How Efficient Is Energy Efficiency? (2015) - jonwachob91
http://freakonomics.com/podcast/how-efficient-is-energy-efficiency-a-new-freakonomics-radio-podcast/
======
jonwachob91
A relevant listen to in light of the potential of new carbon tax regulations.

The gist is that energy efficiency laws do a really good job at driving future
technologies to be more efficient. The example they use is that all technology
made after the Warren-Alquist Act passed would be 80% more efficient, AWESOME!

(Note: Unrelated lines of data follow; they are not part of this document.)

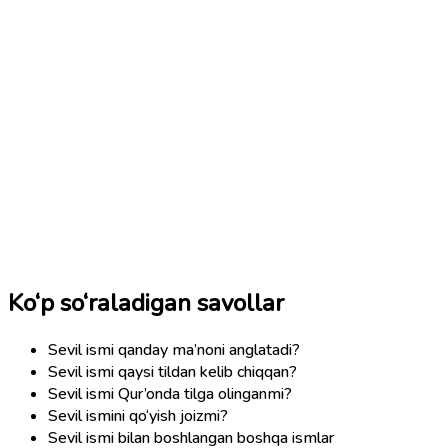
Ko‘p so‘raladigan savollar
Sevil ismi qanday ma’noni anglatadi?
Sevil ismi qaysi tildan kelib chiqqan?
Sevil ismi Qur’onda tilga olinganmi?
Sevil ismini qo‘yish joizmi?
Sevil ismi bilan boshlangan boshqa ismlar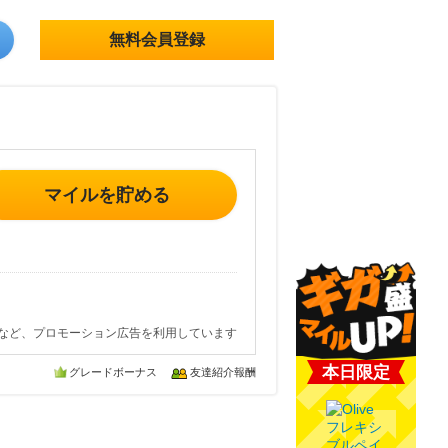
無料会員登録
マイルを貯める
など、プロモーション広告を利用しています
本日限定
グレードボーナス
友達紹介報酬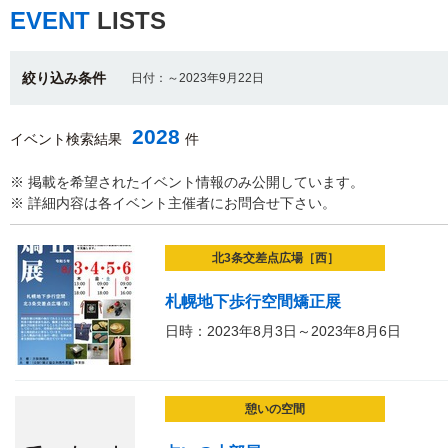
EVENT
LISTS
絞り込み条件
日付：～2023年9月22日
2028
イベント検索結果
件
※ 掲載を希望されたイベント情報のみ公開しています。
※ 詳細内容は各イベント主催者にお問合せ下さい。
北3条交差点広場［西］
札幌地下歩行空間矯正展
日時：2023年8月3日～2023年8月6日
憩いの空間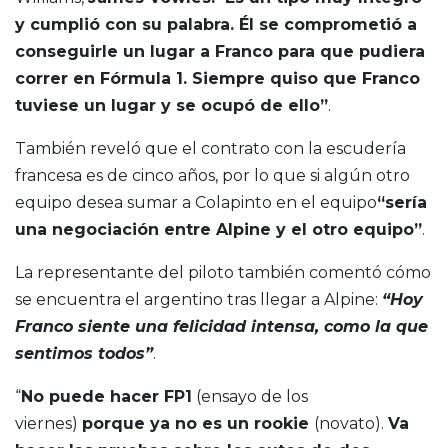
y cumplió con su palabra. Él se comprometió a
conseguirle un lugar a Franco para que pudiera
correr en Fórmula 1. Siempre quiso que Franco
tuviese un lugar y se ocupó de ello”
.
También reveló que el contrato con la escudería
francesa es de cinco años, por lo que si algún otro
equipo desea sumar a Colapinto en el equipo
“sería
una negociación entre Alpine y el otro equipo”
.
La representante del piloto también comentó cómo
se encuentra el argentino tras llegar a Alpine:
“Hoy
Franco siente una felicidad intensa, como la que
sentimos todos”
.
“
No puede hacer FP1
(ensayo de los
viernes)
porque ya no es un rookie
(novato).
Va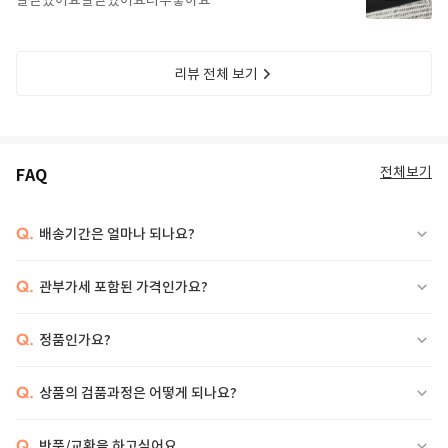
잘받았어요잘받았어요너무좋아요
리뷰 전체 보기
전체보기
FAQ
Q.
배송기간은 얼마나 되나요?
Q.
관부가세 포함된 가격인가요?
Q.
정품인가요?
Q.
상품의 검품과정은 어떻게 되나요?
Q.
반품/교환을 하고싶어요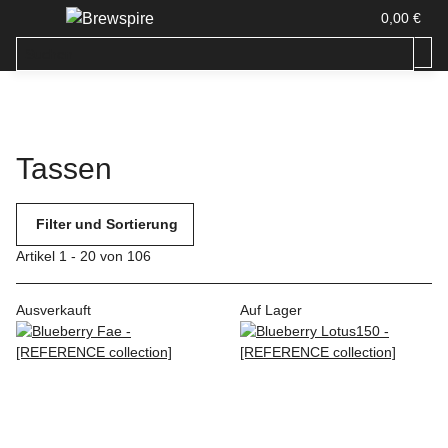
0,00 €
Tassen
Filter und Sortierung
Artikel 1 - 20 von 106
Ausverkauft
Auf Lager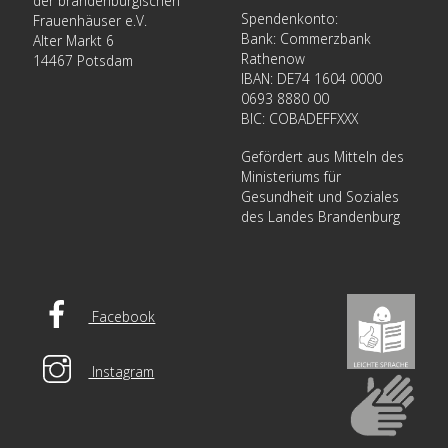
der brandenburgischen
Spendenkonto:
Frauenhäuser e.V.
Bank: Commerzbank
Alter Markt 6
Rathenow
14467 Potsdam
IBAN: DE74 1604 0000
0693 8880 00
BIC: COBADEFFXXX
Gefördert aus Mitteln des
Ministeriums für
Gesundheit und Soziales
des Landes Brandenburg
Facebook
Instagram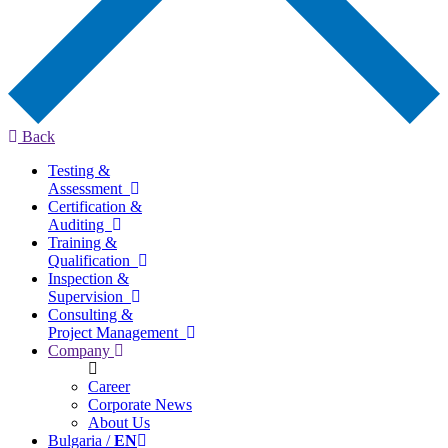
Back
Testing &
Assessment
Certification &
Auditing
Training &
Qualification
Inspection &
Supervision
Consulting &
Project Management
Company
Career
Corporate News
About Us
Bulgaria /
EN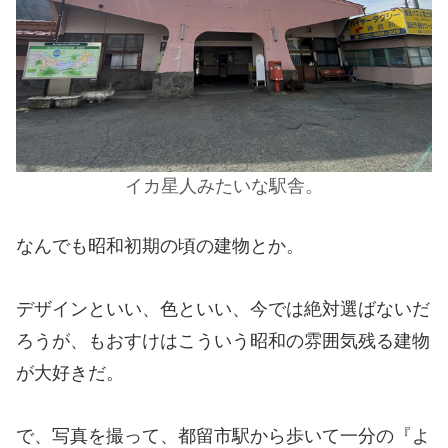
イカ星人みたいな駅舎。
なんでも昭和初期の頃の建物とか。
デザインといい、色といい、今では絶対選ばないだ
ろうが、もおすけはこういう昭和の雰囲気残る建物
が大好きだ。
で、写真を撮って、都留市駅から歩いて一分の『よ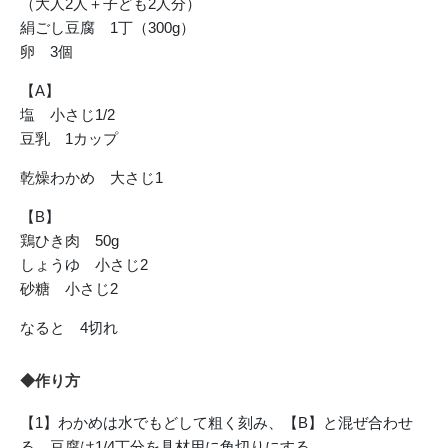
（大人2人＋子ども2人分）
絹ごし豆腐 1丁（300g）
卵 3個
【A】
塩 小さじ1/2
豆乳 1カップ
乾燥わかめ 大さじ1
【B】
鶏ひき肉 50g
しょうゆ 小さじ2
砂糖 小さじ2
なると 4切れ
◆作り方
【1】わかめは水でもどして粗く刻み、【B】と混ぜ合わせ
る。豆腐は1/4丁分を具材用に角切りにする。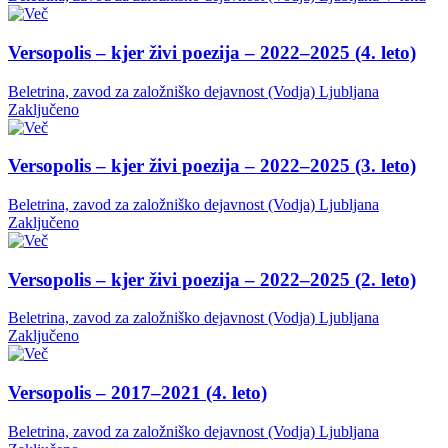
Versopolis – kjer živi poezija – 2022–2025 (4. leto)
Beletrina, zavod za založniško dejavnost (Vodja)
Ljubljana
Zaključeno
Versopolis – kjer živi poezija – 2022–2025 (3. leto)
Beletrina, zavod za založniško dejavnost (Vodja)
Ljubljana
Zaključeno
Versopolis – kjer živi poezija – 2022–2025 (2. leto)
Beletrina, zavod za založniško dejavnost (Vodja)
Ljubljana
Zaključeno
Versopolis – 2017–2021 (4. leto)
Beletrina, zavod za založniško dejavnost (Vodja)
Ljubljana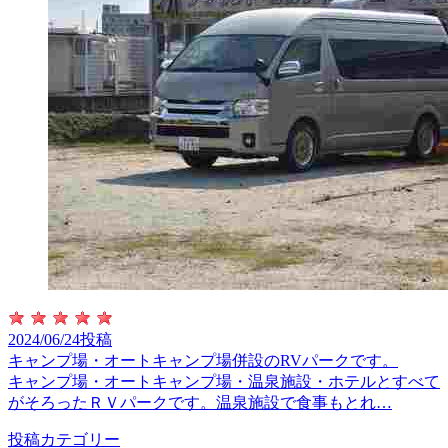
2024/06/24投稿
キャンプ場・オートキャンプ場併設のRVパークです。
キャンプ場・オートキャンプ場・温泉施設・ホテルとすべて
がそろったＲＶパークです。温泉施設で食事もとれ…
投稿カテゴリー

But the problem lies in technology made prior the the new regulation. My TV
made prior to the act is exempt from the rules, so as long as I don't upgrade
my TV I'm still having a major impact on energy consumption without paying for
it. An Energy Tax would say, "Hey! I see your old TV, now pay-up for that
extra energy consumption".

The same applies to carbon tax. New cars are really efficient in emissions,
but most cars on the road AREN'T new, they are old and producing a ton of bad
emissions and the owners aren't responsible. A Carbon Tax says, "Hey, you
driving that antique car every day! Pay up for your contribution to
environmental damage!" Utilities companies can grandfather in old power plants
that are incredibly bad for the environment as long as we have efficiency
laws, tax laws wouldn't let those old plants slip through the cracks.